The biggest issue is the inflation that can come from the extra costs of imports, particularly oil. In the long term, those price increases are a good thing because they fix the trade balance. In the short term, they're an issue because it looks like Bernanke has chosen to abandon the idea that the Fed is meant to deal with the stability of money, not the economy.
Forsakia
07-03-2008, 00:54
That's clearly not the case. In 2007 the US exported $1.14 trillion worth of goods and services. China exported $1.221 trillion, Germany $1.361 trillion.

That puts the US in third place and above Japan.

Anyways, the oil price is the only immediately negative impact I can think of. You guys keep complaining about the trade deficit, a weaker dollar will go a long way towards fixing that.

The US is also far larger than most of the other countries on that list, Germany and Japan for example. I doubt the US ranks that highly in per capita terms.
Thumbless Pete Crabbe
07-03-2008, 01:07
I'm not concerned for a few reasons: first, the dollar may be 'weakened,' but it's far from 'weak.' Second, it'll rebound. Third, like others have said, it does mean good things as far as foreign investment and imports. I might be upset if I were into travel, but I'm not. :p
Thumbless Pete Crabbe
07-03-2008, 01:10
The US is also far larger than most of the other countries on that list, Germany and Japan for example. I doubt the US ranks that highly in per capita terms.
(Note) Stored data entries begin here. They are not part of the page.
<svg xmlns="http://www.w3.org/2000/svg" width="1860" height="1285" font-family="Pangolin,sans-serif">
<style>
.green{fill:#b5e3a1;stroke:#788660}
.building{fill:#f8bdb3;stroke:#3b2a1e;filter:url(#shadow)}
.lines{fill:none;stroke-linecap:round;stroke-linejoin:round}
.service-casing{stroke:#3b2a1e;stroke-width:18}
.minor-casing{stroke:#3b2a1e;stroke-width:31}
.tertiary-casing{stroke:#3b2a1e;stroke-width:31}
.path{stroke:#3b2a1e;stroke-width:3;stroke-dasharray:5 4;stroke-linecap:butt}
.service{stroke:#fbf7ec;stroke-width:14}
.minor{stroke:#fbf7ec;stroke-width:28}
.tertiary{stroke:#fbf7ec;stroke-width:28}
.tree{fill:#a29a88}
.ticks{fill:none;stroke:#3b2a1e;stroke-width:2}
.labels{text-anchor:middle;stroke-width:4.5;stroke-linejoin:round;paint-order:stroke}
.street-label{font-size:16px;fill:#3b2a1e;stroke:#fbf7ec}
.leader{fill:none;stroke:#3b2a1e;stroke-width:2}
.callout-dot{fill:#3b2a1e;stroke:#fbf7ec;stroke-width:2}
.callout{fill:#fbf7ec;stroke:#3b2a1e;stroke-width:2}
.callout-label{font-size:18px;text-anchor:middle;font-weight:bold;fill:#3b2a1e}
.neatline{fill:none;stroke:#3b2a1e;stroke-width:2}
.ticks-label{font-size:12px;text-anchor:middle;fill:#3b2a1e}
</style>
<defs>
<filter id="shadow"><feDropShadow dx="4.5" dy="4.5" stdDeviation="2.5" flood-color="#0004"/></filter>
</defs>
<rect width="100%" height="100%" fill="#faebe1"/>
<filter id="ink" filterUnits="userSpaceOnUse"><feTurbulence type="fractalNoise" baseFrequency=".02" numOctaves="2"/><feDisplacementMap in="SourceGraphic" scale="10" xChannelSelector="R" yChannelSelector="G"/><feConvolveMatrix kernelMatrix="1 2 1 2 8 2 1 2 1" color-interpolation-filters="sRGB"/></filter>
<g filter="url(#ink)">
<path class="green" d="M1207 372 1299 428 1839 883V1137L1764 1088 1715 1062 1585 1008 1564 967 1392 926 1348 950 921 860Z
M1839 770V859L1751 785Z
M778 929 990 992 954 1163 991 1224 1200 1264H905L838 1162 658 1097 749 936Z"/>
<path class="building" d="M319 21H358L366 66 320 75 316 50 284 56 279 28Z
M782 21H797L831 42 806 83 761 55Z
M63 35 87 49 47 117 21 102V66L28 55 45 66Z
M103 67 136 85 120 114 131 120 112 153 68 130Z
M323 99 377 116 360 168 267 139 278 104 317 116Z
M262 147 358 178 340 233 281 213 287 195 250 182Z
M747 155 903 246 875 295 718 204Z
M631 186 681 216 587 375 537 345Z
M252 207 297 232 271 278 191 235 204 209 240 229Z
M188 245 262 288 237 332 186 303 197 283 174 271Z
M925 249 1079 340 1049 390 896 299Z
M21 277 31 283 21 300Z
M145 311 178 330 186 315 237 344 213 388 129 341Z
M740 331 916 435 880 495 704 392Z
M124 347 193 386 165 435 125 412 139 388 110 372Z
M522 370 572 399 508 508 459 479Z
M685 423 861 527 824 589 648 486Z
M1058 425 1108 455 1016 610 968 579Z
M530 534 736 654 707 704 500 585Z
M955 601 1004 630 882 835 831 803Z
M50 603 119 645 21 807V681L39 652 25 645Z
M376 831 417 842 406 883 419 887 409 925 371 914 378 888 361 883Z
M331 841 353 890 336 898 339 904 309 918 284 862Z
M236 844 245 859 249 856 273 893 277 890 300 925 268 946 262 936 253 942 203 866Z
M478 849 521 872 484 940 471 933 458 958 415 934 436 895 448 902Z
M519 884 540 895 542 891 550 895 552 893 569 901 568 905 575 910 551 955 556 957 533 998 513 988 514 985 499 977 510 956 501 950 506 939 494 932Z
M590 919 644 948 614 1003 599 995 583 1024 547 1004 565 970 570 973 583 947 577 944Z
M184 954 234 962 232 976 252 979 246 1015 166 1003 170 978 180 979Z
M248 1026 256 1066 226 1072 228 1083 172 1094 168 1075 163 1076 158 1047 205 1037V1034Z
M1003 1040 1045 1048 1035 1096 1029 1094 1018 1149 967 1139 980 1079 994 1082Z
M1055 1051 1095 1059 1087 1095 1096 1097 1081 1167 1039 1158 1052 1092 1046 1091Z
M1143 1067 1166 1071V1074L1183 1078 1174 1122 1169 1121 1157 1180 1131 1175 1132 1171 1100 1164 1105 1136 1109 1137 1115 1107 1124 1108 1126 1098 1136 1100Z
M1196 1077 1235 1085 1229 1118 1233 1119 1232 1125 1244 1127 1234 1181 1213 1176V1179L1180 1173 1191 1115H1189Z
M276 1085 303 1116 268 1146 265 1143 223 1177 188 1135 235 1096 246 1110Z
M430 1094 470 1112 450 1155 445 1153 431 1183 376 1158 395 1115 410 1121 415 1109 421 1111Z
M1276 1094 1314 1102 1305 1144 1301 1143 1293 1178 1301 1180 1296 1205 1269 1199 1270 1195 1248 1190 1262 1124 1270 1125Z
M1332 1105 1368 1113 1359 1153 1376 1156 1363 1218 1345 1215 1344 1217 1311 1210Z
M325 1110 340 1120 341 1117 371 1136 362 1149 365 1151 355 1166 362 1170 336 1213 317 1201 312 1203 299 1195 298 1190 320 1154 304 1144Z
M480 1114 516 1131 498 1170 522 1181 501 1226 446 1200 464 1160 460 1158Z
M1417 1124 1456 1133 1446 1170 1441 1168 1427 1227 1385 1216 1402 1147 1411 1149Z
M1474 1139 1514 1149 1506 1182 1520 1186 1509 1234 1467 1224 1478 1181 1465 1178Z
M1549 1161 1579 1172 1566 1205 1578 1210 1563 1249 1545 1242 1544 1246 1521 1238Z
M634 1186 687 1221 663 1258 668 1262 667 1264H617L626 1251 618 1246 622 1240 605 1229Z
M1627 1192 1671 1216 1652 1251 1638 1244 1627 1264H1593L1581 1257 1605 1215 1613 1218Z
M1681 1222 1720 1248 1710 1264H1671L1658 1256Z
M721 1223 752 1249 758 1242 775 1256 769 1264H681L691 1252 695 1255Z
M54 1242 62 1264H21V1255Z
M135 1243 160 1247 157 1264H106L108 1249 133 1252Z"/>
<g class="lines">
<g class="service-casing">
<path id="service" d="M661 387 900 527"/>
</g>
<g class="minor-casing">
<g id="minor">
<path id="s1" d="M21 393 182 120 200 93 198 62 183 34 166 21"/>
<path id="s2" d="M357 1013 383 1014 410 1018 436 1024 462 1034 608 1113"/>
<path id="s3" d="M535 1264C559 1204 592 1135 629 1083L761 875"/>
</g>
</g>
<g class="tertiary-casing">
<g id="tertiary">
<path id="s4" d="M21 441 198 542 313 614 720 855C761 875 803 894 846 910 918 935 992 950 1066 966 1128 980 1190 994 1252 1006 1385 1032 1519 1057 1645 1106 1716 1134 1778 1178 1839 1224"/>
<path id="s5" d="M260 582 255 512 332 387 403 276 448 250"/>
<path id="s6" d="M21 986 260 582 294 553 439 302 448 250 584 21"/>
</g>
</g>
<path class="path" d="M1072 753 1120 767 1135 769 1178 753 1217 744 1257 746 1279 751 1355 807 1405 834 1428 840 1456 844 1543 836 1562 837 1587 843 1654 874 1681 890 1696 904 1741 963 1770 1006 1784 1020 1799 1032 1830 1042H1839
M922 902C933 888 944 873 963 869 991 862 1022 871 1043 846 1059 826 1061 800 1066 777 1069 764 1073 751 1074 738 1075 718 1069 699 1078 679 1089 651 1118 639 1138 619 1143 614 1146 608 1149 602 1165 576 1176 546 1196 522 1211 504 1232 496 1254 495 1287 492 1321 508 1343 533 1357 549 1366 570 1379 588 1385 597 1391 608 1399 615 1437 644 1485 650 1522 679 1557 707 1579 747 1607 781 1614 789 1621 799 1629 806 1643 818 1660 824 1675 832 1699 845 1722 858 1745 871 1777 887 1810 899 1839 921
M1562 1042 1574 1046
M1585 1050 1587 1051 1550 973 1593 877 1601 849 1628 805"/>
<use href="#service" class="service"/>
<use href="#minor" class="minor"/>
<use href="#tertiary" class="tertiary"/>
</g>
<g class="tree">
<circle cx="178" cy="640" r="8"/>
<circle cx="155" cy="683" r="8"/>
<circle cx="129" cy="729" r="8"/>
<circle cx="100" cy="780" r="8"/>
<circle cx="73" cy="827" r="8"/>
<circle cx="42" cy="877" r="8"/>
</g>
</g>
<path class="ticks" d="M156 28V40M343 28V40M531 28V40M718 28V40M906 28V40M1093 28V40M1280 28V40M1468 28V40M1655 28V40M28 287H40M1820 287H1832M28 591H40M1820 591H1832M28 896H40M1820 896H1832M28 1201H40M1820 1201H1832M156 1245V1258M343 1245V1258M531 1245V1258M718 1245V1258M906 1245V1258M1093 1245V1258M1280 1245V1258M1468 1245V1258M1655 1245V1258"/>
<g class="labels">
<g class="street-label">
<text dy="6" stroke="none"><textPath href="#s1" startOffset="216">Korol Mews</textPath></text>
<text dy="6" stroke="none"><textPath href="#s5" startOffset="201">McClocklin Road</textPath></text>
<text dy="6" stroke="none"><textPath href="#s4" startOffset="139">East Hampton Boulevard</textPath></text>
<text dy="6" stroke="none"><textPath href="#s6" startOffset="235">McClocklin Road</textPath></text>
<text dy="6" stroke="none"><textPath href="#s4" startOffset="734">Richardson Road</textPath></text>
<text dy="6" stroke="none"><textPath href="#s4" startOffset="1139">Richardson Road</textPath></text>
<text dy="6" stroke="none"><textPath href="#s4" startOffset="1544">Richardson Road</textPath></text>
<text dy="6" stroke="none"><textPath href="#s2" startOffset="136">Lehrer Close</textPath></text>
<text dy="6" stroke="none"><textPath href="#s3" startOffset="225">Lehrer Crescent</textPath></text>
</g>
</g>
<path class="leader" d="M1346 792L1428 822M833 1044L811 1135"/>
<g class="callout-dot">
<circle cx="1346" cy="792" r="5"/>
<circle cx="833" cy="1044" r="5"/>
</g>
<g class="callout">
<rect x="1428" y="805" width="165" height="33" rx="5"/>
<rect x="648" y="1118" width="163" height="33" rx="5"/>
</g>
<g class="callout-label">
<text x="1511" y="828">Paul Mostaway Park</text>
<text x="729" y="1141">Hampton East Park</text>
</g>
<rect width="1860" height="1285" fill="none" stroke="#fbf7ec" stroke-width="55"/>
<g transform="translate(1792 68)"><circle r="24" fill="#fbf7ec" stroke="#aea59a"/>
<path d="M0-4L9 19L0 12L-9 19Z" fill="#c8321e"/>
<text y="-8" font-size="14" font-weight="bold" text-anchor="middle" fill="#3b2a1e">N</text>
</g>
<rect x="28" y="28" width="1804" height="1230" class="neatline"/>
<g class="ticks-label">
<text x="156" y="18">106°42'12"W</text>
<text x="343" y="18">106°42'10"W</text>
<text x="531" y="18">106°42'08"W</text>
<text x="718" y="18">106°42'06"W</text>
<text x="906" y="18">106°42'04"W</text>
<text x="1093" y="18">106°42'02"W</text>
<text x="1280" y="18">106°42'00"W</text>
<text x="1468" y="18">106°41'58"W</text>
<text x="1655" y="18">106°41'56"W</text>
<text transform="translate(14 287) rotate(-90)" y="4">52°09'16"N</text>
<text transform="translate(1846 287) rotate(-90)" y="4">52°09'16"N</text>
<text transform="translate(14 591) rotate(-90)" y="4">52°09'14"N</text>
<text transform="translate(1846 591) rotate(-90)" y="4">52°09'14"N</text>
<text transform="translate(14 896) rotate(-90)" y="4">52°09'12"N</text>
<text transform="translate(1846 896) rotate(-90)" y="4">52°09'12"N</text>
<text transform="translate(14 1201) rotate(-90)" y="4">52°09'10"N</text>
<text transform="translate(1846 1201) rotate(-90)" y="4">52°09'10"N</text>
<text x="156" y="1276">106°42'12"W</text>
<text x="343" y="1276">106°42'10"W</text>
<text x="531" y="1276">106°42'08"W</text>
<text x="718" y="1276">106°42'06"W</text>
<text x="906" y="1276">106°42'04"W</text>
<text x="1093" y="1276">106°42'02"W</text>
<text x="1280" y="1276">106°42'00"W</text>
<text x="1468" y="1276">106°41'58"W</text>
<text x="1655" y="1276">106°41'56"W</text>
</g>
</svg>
Germany and Japan have far fewer people to sell to domestically. Sounds like a good reason they'd be exporting more than we do. Our internal economy is massive.
Neu Leonstein
07-03-2008, 01:15
The US is also far larger than most of the other countries on that list, Germany and Japan for example. I doubt the US ranks that highly in per capita terms.
Neither does China, for that matter. Germany and Japan happen to be very export-orientated manufacturing economies (though that's relative - in reality services form the biggest part of their economies as well), the US hasn't been for some time. Instead it's got a large and powerful base of domestic consumers which have been driving the economy. That's not better or worse.

And as far as trade in services (pdf) (http://ita.doc.gov/td/sif/SXUSEOCT2003.pdf) is concerned, the US is a net exporter, I believe.
South Lorenya
07-03-2008, 01:23
When Dubya took office, the canadian dollar was with about 67 US cents. Now it's worth about 102 US cents. Therefore, a canadian product which cost $67 US eight years ago now costs $102 US. It'd cost canadians the same $100 canadian the whole time, though.

I'm not saying that the US is dropping like a stone against all currencies, but
a weaker dollar means we simply can't afford as many foreign goods.
Cosmopoles
07-03-2008, 01:54
It'd cost canadians the same $100 canadian the whole time, though.

Unless Canada has experienced no inflation for seven years this is untrue.